Abstract

Nickle sulfides as promising anode materials for sodium-ion batteries have attracted tremendous attention owing to their large specific capacity and good electrical conductivity. However, the relative large volume changes during the sodiation/desodiation process usually result in a fast capacity decay, poor cycling stability, and sluggish electrode kinetics which hinder their practical applications. Herein, NiS_1.03 porous hollow spheres (NiS_1.03 PHSs) and porous NiS_1.03 hollow cages (NiS_1.03 PHCs) with high yield are designed and selectively fabricated via a simple solvothermal and subsequent annealing approach.
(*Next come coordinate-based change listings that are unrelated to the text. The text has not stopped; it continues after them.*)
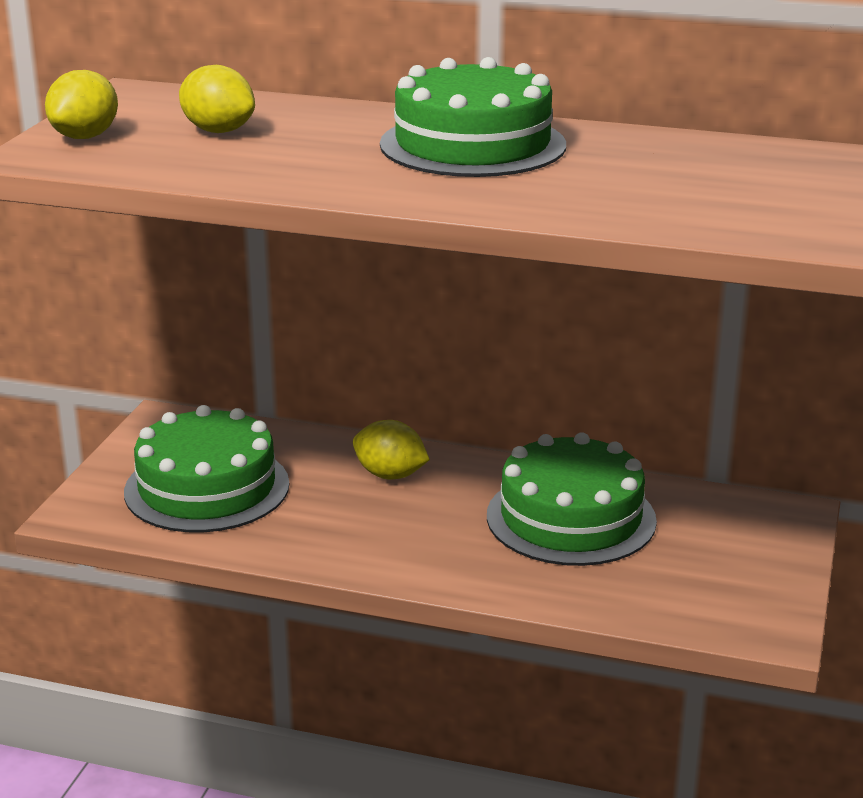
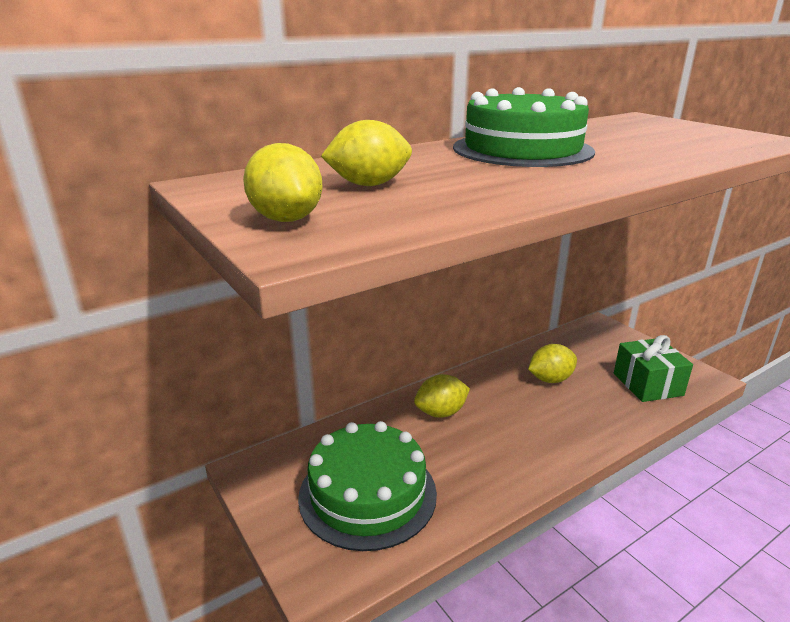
camera: 50 degrees left, 0 degrees up
green cake [487,432,657,566] -> yellow lemon [528,344,577,383]
none -> green gift [614,335,693,402]

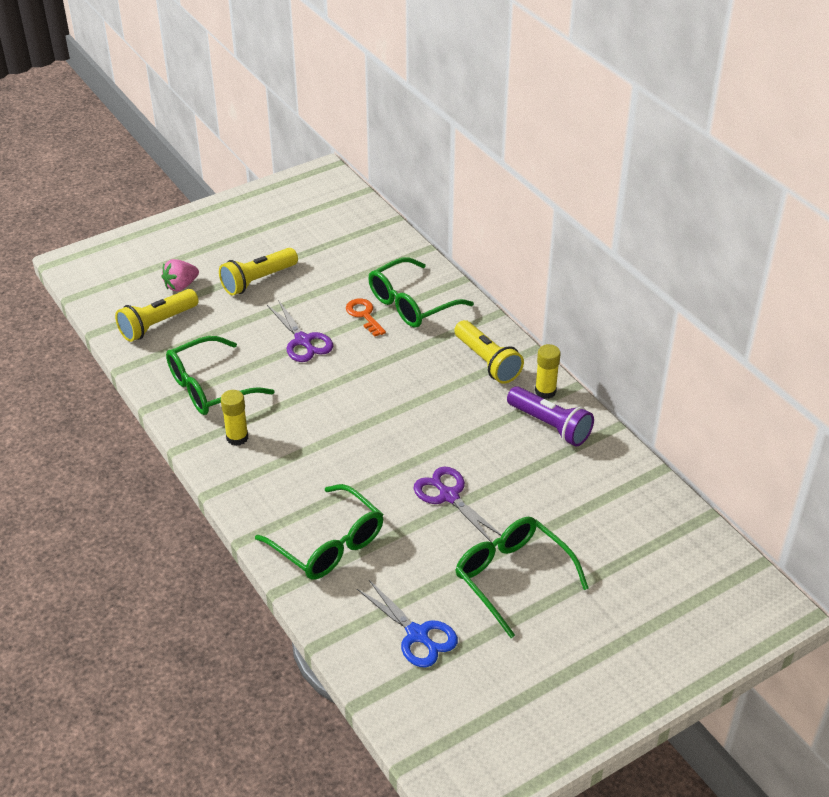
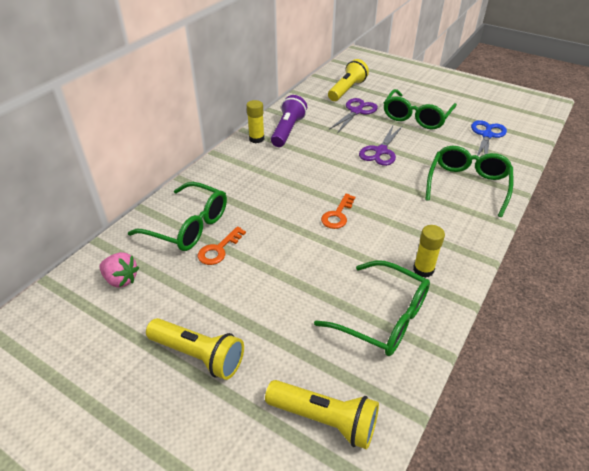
camera: 115 degrees left, 0 degrees up
pink strawberry [162,259,199,291] -> pink strawberry moved to [99,252,139,288]
purple scissors [267,300,333,362] -> purple scissors moved to [329,98,378,133]
yellow flashlight [454,320,524,384] -> yellow flashlight moved to [328,59,369,101]
none -> orange key [321,194,355,229]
The obtained NiS_1.03 PHSs display long-term cycling stability (127 mAh g^-1 after 6000 cycles at 8 A g^-1) and excellent rate performance (605 mAh g^-1 at 1 A g^-1 and 175 mAh g^-1 at 15 A g^-1). NiS_1.03 PHCs also show high rate capability and outstanding cycling stability. In addition, the analyses results of in situ and ex situ XRD patterns and HRTEM images reveal the reversible Na-ion conversion mechanism of NiS_1.03. It is also worth noting that the NiS_1.03 PHSs//FeFe(CN)₆ full cell is successfully assembled and exhibits an initial reversible capacity of 460 mAh g^-1 at 0.5 A g^-1, which further evidence that NiS_1.03 is a kind of prospective anode material for SIBs.